Tal vez la burla que en ella se quiere hacer vuelva su
aguijón contra quien lo dice. Los árboles no dejan ver el
bosque, y gracias a que así es, en efecto, el bosque existe.
La misión de los árboles patentes es hacer latente el resto
de ellos, y sólo cuando nos damos perfecta cuenta de que el
paisaje visible está ocultando otros paisajes invisibles nos
sentimos dentro de un bosque. La invisibilidad, el hallarse
oculto no es un carácter meramente negativo, sino una
cualidad positiva que, al verterse sobre una cosa, la
transforma, hace de ella una cosa nueva. En este sentido es
absurdo –como la frase susodicha declara- pretender ver el
bosque. El bosque es lo la latente en cuanto tal.
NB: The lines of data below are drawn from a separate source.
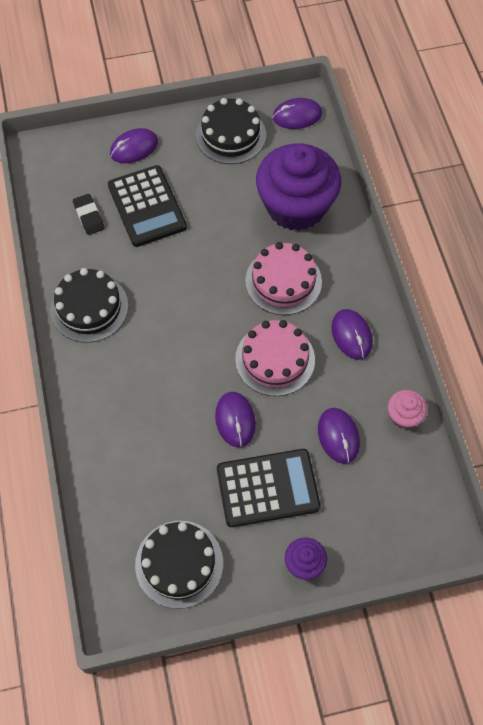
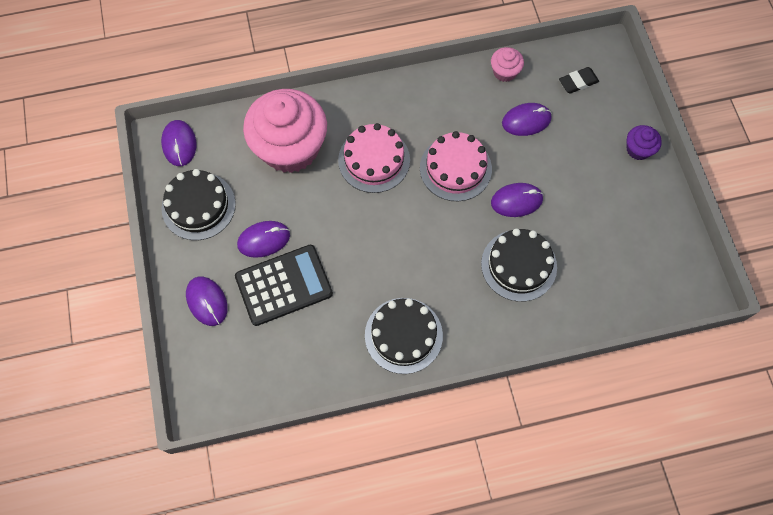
camera: 90 degrees left, 5 degrees up
black eraser [73,194,105,235] -> black eraser moved to [559,67,599,94]
black cake [135,521,223,609] -> black cake moved to [481,229,557,302]
black calculator [217,449,321,527] -> none
purple cupcake [256,143,341,231] -> pink cupcake [243,89,327,173]
purple mouse [331,309,373,360] -> purple mouse moved to [237,221,290,258]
Existen cosas que, puestas de manifiesto, sucumben o pierden
su valor y, en cambio, ocultas o preteridas llegan a su
plenitud Hay quien alcanzaría la plena expansión de sí mismo
ocupando un lugar secundario, y el afán de situarse en
primer plano aniquila toda su virtud.
Y continúa Ortega desarrollando un tema que debería servir
de enseñanza, pues sigue estando vigente, a algunos hombres
que se niegan a reconocer la profundidad de algo porque
exigen de lo profundo que se manifieste como lo superficial.
Los hay en esta ciudad, que intentan, sin reparar en medios,
destacar en la política. Y no cesan de obtener ruidosos
fracasos. Con lo fácil que les sería, dada sus innegables
derrotas, abandonar el primer plano.